Billionaire oil and gas mogul T. Boone Pickens emphatically called for an end to the United State’s dependence on foreign oil during a talk at the Yale Law School auditorium on Thursday, but not everyone was as enthusiastic about his idea of change.
Pickens called for the US automotive fleet to begin converting to domestically produced natural gas as the primary fuel source. In order to accomplish this goal, he called on the US government to allow for expanded natural gas exploration, which raised concern to audience member Julie Botnick ’14.
During the question and answer session, Botnick asked how Pickens viewed natural gas exploration’s environmental impact. Exploration is done by a process called hydraulic fracturing or “fracking.” Gas companies pump high pressure mixtures of water and chemicals to release natural gas from fractures in the rock bed, and environmentalist groups claim that these chemicals can contaminate groundwater.
Pickens responded that in his career of fracking thousands of wells, he did not know of any environmental risks.
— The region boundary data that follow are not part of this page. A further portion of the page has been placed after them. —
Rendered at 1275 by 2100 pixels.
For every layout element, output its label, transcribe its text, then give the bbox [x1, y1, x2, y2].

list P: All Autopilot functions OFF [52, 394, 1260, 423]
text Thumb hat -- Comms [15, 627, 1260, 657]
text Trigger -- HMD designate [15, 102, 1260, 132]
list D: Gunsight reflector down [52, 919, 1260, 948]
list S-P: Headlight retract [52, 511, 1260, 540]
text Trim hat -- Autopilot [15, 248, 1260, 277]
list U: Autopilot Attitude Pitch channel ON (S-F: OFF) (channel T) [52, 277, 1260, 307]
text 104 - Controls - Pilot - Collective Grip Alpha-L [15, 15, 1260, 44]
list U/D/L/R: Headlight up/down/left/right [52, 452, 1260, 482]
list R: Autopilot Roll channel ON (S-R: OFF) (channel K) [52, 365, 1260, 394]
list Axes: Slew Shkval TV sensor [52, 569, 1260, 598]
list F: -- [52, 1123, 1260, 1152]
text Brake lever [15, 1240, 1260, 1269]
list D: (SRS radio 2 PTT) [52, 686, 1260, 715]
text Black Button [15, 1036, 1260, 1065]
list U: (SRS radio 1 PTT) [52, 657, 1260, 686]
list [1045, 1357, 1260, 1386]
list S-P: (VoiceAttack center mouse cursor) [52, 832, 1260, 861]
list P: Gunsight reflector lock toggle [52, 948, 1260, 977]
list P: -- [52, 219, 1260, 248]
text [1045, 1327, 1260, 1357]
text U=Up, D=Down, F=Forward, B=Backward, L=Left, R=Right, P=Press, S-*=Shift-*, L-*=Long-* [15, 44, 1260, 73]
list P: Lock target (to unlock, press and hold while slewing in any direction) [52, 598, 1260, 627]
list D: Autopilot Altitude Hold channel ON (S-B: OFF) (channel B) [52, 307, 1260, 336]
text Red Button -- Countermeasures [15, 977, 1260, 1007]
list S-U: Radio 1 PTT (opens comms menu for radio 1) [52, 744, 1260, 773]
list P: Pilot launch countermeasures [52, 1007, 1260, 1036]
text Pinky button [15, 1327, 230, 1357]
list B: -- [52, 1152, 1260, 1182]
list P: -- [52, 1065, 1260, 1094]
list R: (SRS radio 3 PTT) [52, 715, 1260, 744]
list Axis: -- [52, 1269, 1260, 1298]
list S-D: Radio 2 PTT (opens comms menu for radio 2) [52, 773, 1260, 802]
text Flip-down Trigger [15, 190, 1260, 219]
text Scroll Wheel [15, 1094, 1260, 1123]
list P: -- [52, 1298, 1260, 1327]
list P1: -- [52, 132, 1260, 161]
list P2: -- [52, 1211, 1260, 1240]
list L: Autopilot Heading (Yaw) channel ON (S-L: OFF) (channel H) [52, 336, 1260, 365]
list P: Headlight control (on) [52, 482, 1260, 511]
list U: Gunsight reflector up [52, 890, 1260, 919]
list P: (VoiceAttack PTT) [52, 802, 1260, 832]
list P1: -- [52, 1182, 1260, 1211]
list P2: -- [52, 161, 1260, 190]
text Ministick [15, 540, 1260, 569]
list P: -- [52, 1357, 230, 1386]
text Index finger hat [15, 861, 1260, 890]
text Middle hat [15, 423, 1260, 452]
Botnick did not push the issue further with Pickens, but later that evening posted a Facebook note titled “Don’t Pick His Plan” that criticized Pickens’s environmental stance.
Botnick claimed there was “an extreme lack of up-to-date information and research” to Pickens’s argument and warned of “becoming the generation who causes the misguided destruction of the water supply and homes of whole regions of the country.”